## WHAT YOU SHOULD DO
In the material below, begin at the line that has "非常勤(アルバイト)求人", stop after the line that has "характеристики и упаковки товара —", and transcribe those lines exactly, without pictures.

## SOURCE INFORMATION
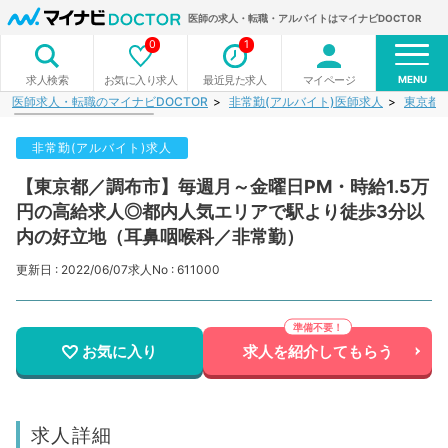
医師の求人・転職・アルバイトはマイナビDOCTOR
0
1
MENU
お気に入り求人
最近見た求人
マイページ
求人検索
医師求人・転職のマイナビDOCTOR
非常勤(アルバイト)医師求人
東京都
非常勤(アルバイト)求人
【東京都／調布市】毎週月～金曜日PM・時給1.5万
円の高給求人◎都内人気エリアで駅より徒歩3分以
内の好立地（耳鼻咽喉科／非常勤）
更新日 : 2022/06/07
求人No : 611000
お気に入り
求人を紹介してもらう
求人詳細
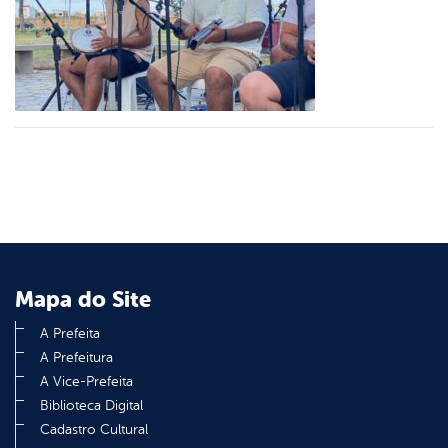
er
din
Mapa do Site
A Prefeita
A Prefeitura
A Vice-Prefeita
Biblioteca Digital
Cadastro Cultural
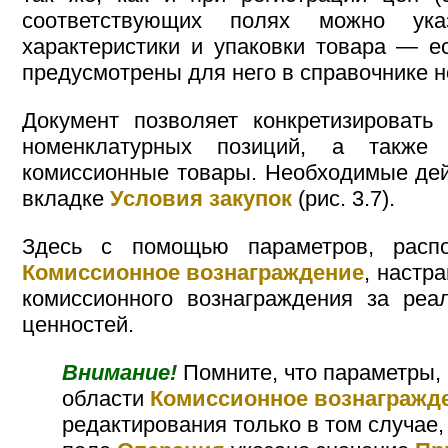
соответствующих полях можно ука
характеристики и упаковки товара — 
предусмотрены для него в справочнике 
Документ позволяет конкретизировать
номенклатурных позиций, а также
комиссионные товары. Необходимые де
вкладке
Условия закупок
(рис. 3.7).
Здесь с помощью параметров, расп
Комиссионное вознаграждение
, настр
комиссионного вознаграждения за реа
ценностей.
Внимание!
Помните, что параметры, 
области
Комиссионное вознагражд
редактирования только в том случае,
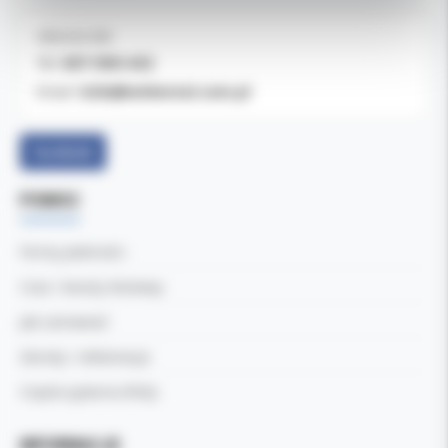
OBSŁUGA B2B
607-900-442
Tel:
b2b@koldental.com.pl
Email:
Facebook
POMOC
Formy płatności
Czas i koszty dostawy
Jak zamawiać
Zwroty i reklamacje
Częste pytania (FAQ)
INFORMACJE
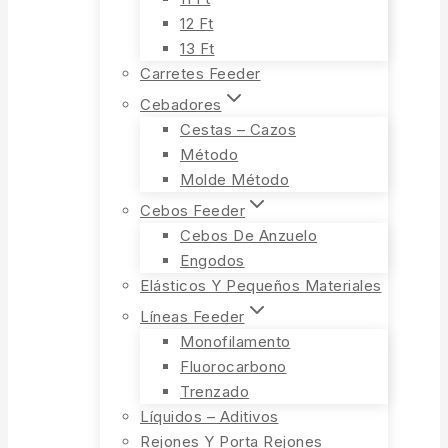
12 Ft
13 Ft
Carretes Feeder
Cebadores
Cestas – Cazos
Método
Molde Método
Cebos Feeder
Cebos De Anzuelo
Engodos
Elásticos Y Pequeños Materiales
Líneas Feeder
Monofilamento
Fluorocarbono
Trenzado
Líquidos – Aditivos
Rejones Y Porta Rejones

## SOLUTION FOR THIS PROBLEM
非常勤(アルバイト)求人
【東京都／調布市】毎週月～金曜日PM・時給1.5万
円の高給求人◎都内人気エリアで駅より徒歩3分以
内の好立地（耳鼻咽喉科／非常勤）
更新日 : 2022/06/07
求人No : 611000
お気に入り
求人を紹介してもらう
求人詳細
er
din
Mapa do Site
A Prefeita
A Prefeitura
A Vice-Prefeita
Biblioteca Digital
Cadastro Cultural
соответствующих полях можно ука
характеристики и упаковки товара — 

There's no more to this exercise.